What can you learn from IoT with i2M – Part 3
In the last 2 installments (Part 1 & Part 2), we discussed the basics of IoT and an example of how the components can be connected and used to provide basic automation and alerting.
These seemingly simple steps can build up to provide very advanced controls of all aspects of the physical world. The challenge can become managing situations that were not expected.
Some time ago, I worked with a company that managed the IoT environments of entire skyscrapers globally, and they were seeing a problem that they were having an issue diagnosing. The issue was every couple of weeks a building somewhere in the world would see a couple of hundred devices stop working at the same moment, and they couldn’t work out why.
They would try and diagnose it remotely and would end up sending an engineer on-site, who would replace all the devices that were failing, and everything would again be okay. And then a couple of weeks later this same type of event would happen in another building. All the failed devices would be tested back at their offices, and everything would work perfectly.
What was happening?

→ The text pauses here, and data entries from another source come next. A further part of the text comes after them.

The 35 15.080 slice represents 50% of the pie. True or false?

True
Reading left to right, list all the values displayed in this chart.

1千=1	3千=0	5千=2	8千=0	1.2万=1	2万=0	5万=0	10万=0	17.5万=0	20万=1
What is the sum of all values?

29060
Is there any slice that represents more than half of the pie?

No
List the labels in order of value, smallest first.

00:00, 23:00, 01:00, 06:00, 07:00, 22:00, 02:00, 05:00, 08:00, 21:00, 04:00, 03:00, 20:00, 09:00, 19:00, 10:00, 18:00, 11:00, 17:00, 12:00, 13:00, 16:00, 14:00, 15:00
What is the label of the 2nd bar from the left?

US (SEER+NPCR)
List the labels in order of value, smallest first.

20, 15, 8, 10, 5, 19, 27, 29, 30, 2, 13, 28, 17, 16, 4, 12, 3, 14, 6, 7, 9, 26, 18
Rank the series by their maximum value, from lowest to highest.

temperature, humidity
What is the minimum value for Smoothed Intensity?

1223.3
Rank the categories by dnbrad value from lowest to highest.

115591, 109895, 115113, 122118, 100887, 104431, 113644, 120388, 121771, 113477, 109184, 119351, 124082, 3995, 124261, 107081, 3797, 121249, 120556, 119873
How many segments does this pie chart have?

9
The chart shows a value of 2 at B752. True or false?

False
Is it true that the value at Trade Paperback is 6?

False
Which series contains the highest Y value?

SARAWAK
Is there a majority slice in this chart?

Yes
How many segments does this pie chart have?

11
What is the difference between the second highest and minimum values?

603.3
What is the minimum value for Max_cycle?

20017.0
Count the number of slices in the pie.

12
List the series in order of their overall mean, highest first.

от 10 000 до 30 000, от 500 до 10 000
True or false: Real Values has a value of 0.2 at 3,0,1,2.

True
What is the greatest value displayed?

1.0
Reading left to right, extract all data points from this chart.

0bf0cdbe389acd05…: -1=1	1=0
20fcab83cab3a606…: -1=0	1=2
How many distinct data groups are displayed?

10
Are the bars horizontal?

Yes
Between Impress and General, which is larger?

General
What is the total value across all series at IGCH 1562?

This was becoming a very expensive “rip and replace” problem that was causing their customers to be very dissatisfied.
It turned out the issue was that when first installed, the hub for each set of devices had a memory card slot that was used to store a card that held copies of firmware updates for the devices, and every 30 days each device would automatically reboot. Part of the reboot process was to look at a directory on the memory card for updated firmware. If the card was unavailable, then the device would simply reboot and try again. The issue was that if the memory card was to fail then the device would go into an infinite loop or try and reboot. To save a little money the installers had used a cheaper card than was recommended. So it was those cards that were failing every now and again!
The fix was to install better cards, but identifying this rare but expensive problem was very difficult because the actions that were happening at the time of the failure were not being logged in a way that was auditable.
These kinds of problems are a lot more common than you would think, and solving them relies on a complete record of everything that is happening being stored in a way that can be understood.
At Nastel we present these kinds of end-to-end event logs as a visualized topology, that allows the entire operations team to understand the flow of the transactions. We provide a view into the topology that the user can drill down into in real-time, and interrogate the data directly and visually.
If you are used to receiving static views in reports from data analysis systems and have never seen the power of clicking into a data point, and literally drilling into the detail and following a line of thought in real time, prepare to be amazed. This allows the root cause of complex problems to be identified must more easily.
Since we recognize that IoT is another form of integration infrastructure (i2) also known as middleware, we can use the same technology that we use to monitor and manage every other form of machine data. We use a methodology we call integration infrastructure management (i2M), and this recognizes the importance of integration infrastructure (i2) knowledge to manage operationally every part of the DevOps process from design, implementation, testing, and operations.
Without i2M, IOT management can become expensive and time-consuming.
With i2M IOT becomes much more reliable and manageable.